:: PROVIDED ENTRIES ::
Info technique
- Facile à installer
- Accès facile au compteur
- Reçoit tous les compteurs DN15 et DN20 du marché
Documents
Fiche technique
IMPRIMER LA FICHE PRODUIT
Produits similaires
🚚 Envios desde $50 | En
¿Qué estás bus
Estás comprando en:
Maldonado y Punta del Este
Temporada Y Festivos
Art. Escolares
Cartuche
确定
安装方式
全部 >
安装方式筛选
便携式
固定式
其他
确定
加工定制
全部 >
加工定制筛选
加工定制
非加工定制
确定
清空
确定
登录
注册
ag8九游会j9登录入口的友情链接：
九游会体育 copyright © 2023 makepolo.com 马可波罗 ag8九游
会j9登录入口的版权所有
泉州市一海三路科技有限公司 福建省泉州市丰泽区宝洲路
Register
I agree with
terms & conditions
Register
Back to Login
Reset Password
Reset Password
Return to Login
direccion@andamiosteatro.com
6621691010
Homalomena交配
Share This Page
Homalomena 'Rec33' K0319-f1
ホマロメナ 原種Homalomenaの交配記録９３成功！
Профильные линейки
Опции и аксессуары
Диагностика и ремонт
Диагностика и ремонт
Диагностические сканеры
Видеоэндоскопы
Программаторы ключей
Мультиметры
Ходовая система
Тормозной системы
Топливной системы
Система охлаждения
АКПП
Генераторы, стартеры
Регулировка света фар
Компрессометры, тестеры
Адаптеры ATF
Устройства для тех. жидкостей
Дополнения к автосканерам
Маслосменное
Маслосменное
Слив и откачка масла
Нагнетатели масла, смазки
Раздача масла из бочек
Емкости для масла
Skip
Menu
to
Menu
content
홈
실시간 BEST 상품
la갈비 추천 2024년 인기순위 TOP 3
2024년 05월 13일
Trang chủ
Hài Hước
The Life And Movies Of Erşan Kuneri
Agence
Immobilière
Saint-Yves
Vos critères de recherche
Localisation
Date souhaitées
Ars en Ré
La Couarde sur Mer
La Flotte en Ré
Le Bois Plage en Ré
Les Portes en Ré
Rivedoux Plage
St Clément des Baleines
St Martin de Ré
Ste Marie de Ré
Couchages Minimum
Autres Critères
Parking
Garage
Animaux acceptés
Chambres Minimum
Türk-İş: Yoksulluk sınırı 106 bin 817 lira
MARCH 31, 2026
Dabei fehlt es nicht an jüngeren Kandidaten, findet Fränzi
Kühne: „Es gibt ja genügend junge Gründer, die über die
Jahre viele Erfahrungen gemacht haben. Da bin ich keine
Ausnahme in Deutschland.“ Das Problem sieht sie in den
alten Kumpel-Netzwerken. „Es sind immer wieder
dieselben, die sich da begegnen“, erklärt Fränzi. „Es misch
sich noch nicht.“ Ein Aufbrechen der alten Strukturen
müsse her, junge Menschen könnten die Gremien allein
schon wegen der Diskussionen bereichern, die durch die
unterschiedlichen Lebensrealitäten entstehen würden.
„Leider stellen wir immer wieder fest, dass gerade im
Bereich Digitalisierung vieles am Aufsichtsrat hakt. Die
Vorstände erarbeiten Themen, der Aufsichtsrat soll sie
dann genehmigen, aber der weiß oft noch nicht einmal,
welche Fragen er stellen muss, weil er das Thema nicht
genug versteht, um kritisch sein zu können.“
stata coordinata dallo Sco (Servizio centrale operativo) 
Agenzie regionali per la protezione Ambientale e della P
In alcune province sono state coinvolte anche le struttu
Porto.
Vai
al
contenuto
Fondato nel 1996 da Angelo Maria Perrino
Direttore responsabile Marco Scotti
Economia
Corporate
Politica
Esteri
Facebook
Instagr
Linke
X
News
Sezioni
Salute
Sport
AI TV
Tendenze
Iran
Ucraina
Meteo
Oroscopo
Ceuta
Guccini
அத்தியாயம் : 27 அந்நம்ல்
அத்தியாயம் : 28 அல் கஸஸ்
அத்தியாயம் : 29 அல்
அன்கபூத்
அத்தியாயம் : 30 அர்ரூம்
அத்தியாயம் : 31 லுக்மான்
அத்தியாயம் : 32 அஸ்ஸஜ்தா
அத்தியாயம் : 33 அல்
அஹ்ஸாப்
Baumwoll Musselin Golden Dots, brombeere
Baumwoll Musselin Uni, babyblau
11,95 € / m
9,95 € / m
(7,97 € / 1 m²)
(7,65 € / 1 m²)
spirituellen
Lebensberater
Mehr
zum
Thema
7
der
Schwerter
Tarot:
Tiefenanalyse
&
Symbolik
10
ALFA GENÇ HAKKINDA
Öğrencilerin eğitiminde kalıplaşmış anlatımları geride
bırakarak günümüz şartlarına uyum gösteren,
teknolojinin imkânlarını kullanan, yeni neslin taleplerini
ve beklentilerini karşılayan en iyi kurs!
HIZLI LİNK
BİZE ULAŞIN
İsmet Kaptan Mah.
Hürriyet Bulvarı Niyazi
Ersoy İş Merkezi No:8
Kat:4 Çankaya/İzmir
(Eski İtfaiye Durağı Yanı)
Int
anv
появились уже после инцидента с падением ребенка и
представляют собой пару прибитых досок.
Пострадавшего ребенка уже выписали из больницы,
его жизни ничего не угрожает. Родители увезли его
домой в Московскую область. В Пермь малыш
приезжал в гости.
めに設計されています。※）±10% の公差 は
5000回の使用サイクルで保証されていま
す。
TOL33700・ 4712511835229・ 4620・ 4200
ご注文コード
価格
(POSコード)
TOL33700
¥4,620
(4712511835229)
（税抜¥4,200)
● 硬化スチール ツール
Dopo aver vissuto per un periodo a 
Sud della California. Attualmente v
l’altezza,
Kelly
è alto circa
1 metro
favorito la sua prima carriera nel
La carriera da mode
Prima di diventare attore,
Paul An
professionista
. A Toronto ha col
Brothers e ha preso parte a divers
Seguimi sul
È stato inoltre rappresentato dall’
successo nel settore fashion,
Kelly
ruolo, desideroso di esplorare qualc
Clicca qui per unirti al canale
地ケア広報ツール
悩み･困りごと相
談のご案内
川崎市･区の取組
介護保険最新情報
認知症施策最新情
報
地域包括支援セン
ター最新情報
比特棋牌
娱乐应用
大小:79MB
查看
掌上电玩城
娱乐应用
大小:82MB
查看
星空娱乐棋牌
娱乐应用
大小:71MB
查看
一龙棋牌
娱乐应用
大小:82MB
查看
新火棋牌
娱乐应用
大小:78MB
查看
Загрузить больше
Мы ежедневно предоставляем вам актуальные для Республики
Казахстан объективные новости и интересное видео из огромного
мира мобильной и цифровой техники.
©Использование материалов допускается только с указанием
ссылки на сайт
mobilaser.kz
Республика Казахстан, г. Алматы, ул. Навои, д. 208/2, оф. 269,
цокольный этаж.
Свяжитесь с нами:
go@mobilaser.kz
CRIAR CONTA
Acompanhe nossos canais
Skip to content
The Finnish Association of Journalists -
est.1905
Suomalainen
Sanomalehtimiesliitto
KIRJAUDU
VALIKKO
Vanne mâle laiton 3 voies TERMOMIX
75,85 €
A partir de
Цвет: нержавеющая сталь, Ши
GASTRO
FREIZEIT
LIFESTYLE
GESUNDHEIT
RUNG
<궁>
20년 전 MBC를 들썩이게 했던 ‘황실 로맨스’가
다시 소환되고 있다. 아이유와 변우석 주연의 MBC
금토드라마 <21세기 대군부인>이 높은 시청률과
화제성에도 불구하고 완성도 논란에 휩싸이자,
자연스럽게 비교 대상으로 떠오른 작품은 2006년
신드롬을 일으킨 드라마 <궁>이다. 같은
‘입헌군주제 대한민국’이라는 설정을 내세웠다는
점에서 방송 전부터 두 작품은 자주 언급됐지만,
:::
> _INSTRUCTIONS TO FOLLOW_
Transcribe the text of every row above, keeping each line and character as it stands.

> _SOLUTION BELOW_
Info technique
- Facile à installer
- Accès facile au compteur
- Reçoit tous les compteurs DN15 et DN20 du marché
Documents
Fiche technique
IMPRIMER LA FICHE PRODUIT
Produits similaires
🚚 Envios desde $50 | En
¿Qué estás bus
Estás comprando en:
Maldonado y Punta del Este
Temporada Y Festivos
Art. Escolares
Cartuche
确定
安装方式
全部 >
安装方式筛选
便携式
固定式
其他
确定
加工定制
全部 >
加工定制筛选
加工定制
非加工定制
确定
清空
确定
登录
注册
ag8九游会j9登录入口的友情链接：
九游会体育 copyright © 2023 makepolo.com 马可波罗 ag8九游
会j9登录入口的版权所有
泉州市一海三路科技有限公司 福建省泉州市丰泽区宝洲路
Register
I agree with
terms & conditions
Register
Back to Login
Reset Password
Reset Password
Return to Login
direccion@andamiosteatro.com
6621691010
Homalomena交配
Share This Page
Homalomena 'Rec33' K0319-f1
ホマロメナ 原種Homalomenaの交配記録９３成功！
Профильные линейки
Опции и аксессуары
Диагностика и ремонт
Диагностика и ремонт
Диагностические сканеры
Видеоэндоскопы
Программаторы ключей
Мультиметры
Ходовая система
Тормозной системы
Топливной системы
Система охлаждения
АКПП
Генераторы, стартеры
Регулировка света фар
Компрессометры, тестеры
Адаптеры ATF
Устройства для тех. жидкостей
Дополнения к автосканерам
Маслосменное
Маслосменное
Слив и откачка масла
Нагнетатели масла, смазки
Раздача масла из бочек
Емкости для масла
Skip
Menu
to
Menu
content
홈
실시간 BEST 상품
la갈비 추천 2024년 인기순위 TOP 3
2024년 05월 13일
Trang chủ
Hài Hước
The Life And Movies Of Erşan Kuneri
Agence
Immobilière
Saint-Yves
Vos critères de recherche
Localisation
Date souhaitées
Ars en Ré
La Couarde sur Mer
La Flotte en Ré
Le Bois Plage en Ré
Les Portes en Ré
Rivedoux Plage
St Clément des Baleines
St Martin de Ré
Ste Marie de Ré
Couchages Minimum
Autres Critères
Parking
Garage
Animaux acceptés
Chambres Minimum
Türk-İş: Yoksulluk sınırı 106 bin 817 lira
MARCH 31, 2026
Dabei fehlt es nicht an jüngeren Kandidaten, findet Fränzi
Kühne: „Es gibt ja genügend junge Gründer, die über die
Jahre viele Erfahrungen gemacht haben. Da bin ich keine
Ausnahme in Deutschland.“ Das Problem sieht sie in den
alten Kumpel-Netzwerken. „Es sind immer wieder
dieselben, die sich da begegnen“, erklärt Fränzi. „Es misch
sich noch nicht.“ Ein Aufbrechen der alten Strukturen
müsse her, junge Menschen könnten die Gremien allein
schon wegen der Diskussionen bereichern, die durch die
unterschiedlichen Lebensrealitäten entstehen würden.
„Leider stellen wir immer wieder fest, dass gerade im
Bereich Digitalisierung vieles am Aufsichtsrat hakt. Die
Vorstände erarbeiten Themen, der Aufsichtsrat soll sie
dann genehmigen, aber der weiß oft noch nicht einmal,
welche Fragen er stellen muss, weil er das Thema nicht
genug versteht, um kritisch sein zu können.“
stata coordinata dallo Sco (Servizio centrale operativo) 
Agenzie regionali per la protezione Ambientale e della P
In alcune province sono state coinvolte anche le struttu
Porto.
Vai
al
contenuto
Fondato nel 1996 da Angelo Maria Perrino
Direttore responsabile Marco Scotti
Economia
Corporate
Politica
Esteri
Facebook
Instagr
Linke
X
News
Sezioni
Salute
Sport
AI TV
Tendenze
Iran
Ucraina
Meteo
Oroscopo
Ceuta
Guccini
அத்தியாயம் : 27 அந்நம்ல்
அத்தியாயம் : 28 அல் கஸஸ்
அத்தியாயம் : 29 அல்
அன்கபூத்
அத்தியாயம் : 30 அர்ரூம்
அத்தியாயம் : 31 லுக்மான்
அத்தியாயம் : 32 அஸ்ஸஜ்தா
அத்தியாயம் : 33 அல்
அஹ்ஸாப்
Baumwoll Musselin Golden Dots, brombeere
Baumwoll Musselin Uni, babyblau
11,95 € / m
9,95 € / m
(7,97 € / 1 m²)
(7,65 € / 1 m²)
spirituellen
Lebensberater
Mehr
zum
Thema
7
der
Schwerter
Tarot:
Tiefenanalyse
&
Symbolik
10
ALFA GENÇ HAKKINDA
Öğrencilerin eğitiminde kalıplaşmış anlatımları geride
bırakarak günümüz şartlarına uyum gösteren,
teknolojinin imkânlarını kullanan, yeni neslin taleplerini
ve beklentilerini karşılayan en iyi kurs!
HIZLI LİNK
BİZE ULAŞIN
İsmet Kaptan Mah.
Hürriyet Bulvarı Niyazi
Ersoy İş Merkezi No:8
Kat:4 Çankaya/İzmir
(Eski İtfaiye Durağı Yanı)
Int
anv
появились уже после инцидента с падением ребенка и
представляют собой пару прибитых досок.
Пострадавшего ребенка уже выписали из больницы,
его жизни ничего не угрожает. Родители увезли его
домой в Московскую область. В Пермь малыш
приезжал в гости.
めに設計されています。※）±10% の公差 は
5000回の使用サイクルで保証されていま
す。
TOL33700・ 4712511835229・ 4620・ 4200
ご注文コード
価格
(POSコード)
TOL33700
¥4,620
(4712511835229)
（税抜¥4,200)
● 硬化スチール ツール
Dopo aver vissuto per un periodo a 
Sud della California. Attualmente v
l’altezza,
Kelly
è alto circa
1 metro
favorito la sua prima carriera nel
La carriera da mode
Prima di diventare attore,
Paul An
professionista
. A Toronto ha col
Brothers e ha preso parte a divers
Seguimi sul
È stato inoltre rappresentato dall’
successo nel settore fashion,
Kelly
ruolo, desideroso di esplorare qualc
Clicca qui per unirti al canale
地ケア広報ツール
悩み･困りごと相
談のご案内
川崎市･区の取組
介護保険最新情報
認知症施策最新情
報
地域包括支援セン
ター最新情報
比特棋牌
娱乐应用
大小:79MB
查看
掌上电玩城
娱乐应用
大小:82MB
查看
星空娱乐棋牌
娱乐应用
大小:71MB
查看
一龙棋牌
娱乐应用
大小:82MB
查看
新火棋牌
娱乐应用
大小:78MB
查看
Загрузить больше
Мы ежедневно предоставляем вам актуальные для Республики
Казахстан объективные новости и интересное видео из огромного
мира мобильной и цифровой техники.
©Использование материалов допускается только с указанием
ссылки на сайт
mobilaser.kz
Республика Казахстан, г. Алматы, ул. Навои, д. 208/2, оф. 269,
цокольный этаж.
Свяжитесь с нами:
go@mobilaser.kz
CRIAR CONTA
Acompanhe nossos canais
Skip to content
The Finnish Association of Journalists -
est.1905
Suomalainen
Sanomalehtimiesliitto
KIRJAUDU
VALIKKO
Vanne mâle laiton 3 voies TERMOMIX
75,85 €
A partir de
Цвет: нержавеющая сталь, Ши
GASTRO
FREIZEIT
LIFESTYLE
GESUNDHEIT
RUNG
<궁>
20년 전 MBC를 들썩이게 했던 ‘황실 로맨스’가
다시 소환되고 있다. 아이유와 변우석 주연의 MBC
금토드라마 <21세기 대군부인>이 높은 시청률과
화제성에도 불구하고 완성도 논란에 휩싸이자,
자연스럽게 비교 대상으로 떠오른 작품은 2006년
신드롬을 일으킨 드라마 <궁>이다. 같은
‘입헌군주제 대한민국’이라는 설정을 내세웠다는
점에서 방송 전부터 두 작품은 자주 언급됐지만,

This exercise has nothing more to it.